→ Obiettivo
Riproduci senza modifiche il passo del testo sulla Costituzione riportato più sotto, cominciando dalle parole "Ma a complicare" e proseguendo fino alle parole "propria stessa sopravvivenza.".

→ Testo di lettura
Ma a complicare la situazione vi è anche un’altra circostanza: il generale contesto storico del Paese e le concrete vicende che ne accompagnarono l’elaborazione e l’adozione determinarono anche il carattere evidentemente "armistiziale" della Costituzione. Un carattere armistiziale che derivava non tanto dal conflitto fra chi aveva vinto e chi aveva perso la guerra che portò alla nascita della Repubblica, quanto dal conflitto interno all’alleanza di forze politiche, sociali e militari risultate vincitrici. E non si trattò del fisiologico conflitto fra soggetti portatori di posizioni politiche diverse, ma uniti da una comune visione del mondo. Il conflitto aveva natura "esistenziale", perché relativo ai principi fondamentali del vivere comune e perché ciascuno temeva che dal successo dell’altro potessero derivare pericoli per la propria stessa sopravvivenza.
Ma proprio il carattere al tempo stesso chiuso, assiologico ed armistiziale della nostra Costituzione ne condizionò in profondità i contenuti iniziali e le vicende successive. Si pensi in primo luogo al carattere indefinito, quando non ambiguo di alcune sue solenni affermazioni, la cui puntuale definizione fu il prodotto della faticosa ricerca di un punto di equilibrio fra concezioni politiche inconciliabili. Una faticosa attività di composizione che da un lato conferì al testo un elevatissima qualità lessicale e linguistica ma dall’altro determinò il carattere ambiguo, quando non evanescente di alcune norme. Già l’incipit, "L’Italia è una repubblica democratica fondata sul lavoro", derivante dai successivi affinamenti della iniziale proposta di sancire "L’Italia è una Repubblica democratica dei lavoratori", rappresenta un raffinato tentativo di conciliazione di opposte visioni politiche, il quale però finisce per scolorire il valore normativo della disposizione e per rendere sfuggente lo stesso suo valore semantico. O si pensi ancora al fondamentale articolo 42, primo comma, "La proprietà è pubblica o privata", che, riletto oggi, si presenta come una mera tautologia, a meno di non volerne rintracciare il valore semantico nell’ordine (evidentemente non alfabetico) nel quale le due categorie di proprietà sono indicate.

(Righe archiviate)
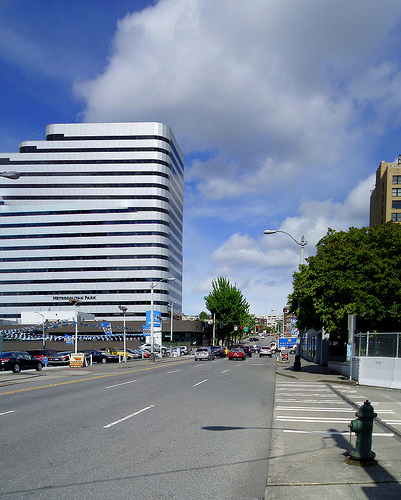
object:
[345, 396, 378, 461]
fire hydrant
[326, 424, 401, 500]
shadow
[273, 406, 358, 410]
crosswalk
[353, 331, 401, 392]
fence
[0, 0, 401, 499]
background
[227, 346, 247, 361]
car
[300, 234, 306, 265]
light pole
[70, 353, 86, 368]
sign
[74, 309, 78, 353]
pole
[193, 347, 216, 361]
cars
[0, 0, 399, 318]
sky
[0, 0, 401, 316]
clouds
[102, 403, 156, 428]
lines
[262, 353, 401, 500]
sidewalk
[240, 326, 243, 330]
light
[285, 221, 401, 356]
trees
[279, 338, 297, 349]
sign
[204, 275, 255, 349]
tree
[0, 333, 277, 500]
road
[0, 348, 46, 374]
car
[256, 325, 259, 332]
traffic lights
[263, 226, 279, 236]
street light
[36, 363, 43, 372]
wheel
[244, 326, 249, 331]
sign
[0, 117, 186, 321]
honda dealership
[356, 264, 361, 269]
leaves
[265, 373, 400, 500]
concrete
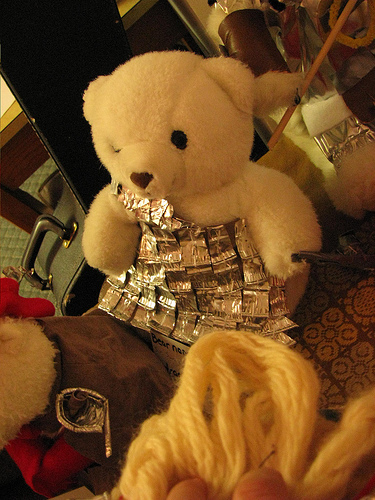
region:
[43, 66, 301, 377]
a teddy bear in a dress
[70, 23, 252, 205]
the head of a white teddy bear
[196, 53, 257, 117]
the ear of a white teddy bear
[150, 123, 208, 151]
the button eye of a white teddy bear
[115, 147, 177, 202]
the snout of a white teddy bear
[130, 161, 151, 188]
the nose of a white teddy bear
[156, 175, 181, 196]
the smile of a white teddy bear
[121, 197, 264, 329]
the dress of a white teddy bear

→ La risposta
Ma a complicare la situazione vi è anche un’altra circostanza: il generale contesto storico del Paese e le concrete vicende che ne accompagnarono l’elaborazione e l’adozione determinarono anche il carattere evidentemente "armistiziale" della Costituzione. Un carattere armistiziale che derivava non tanto dal conflitto fra chi aveva vinto e chi aveva perso la guerra che portò alla nascita della Repubblica, quanto dal conflitto interno all’alleanza di forze politiche, sociali e militari risultate vincitrici. E non si trattò del fisiologico conflitto fra soggetti portatori di posizioni politiche diverse, ma uniti da una comune visione del mondo. Il conflitto aveva natura "esistenziale", perché relativo ai principi fondamentali del vivere comune e perché ciascuno temeva che dal successo dell’altro potessero derivare pericoli per la propria stessa sopravvivenza.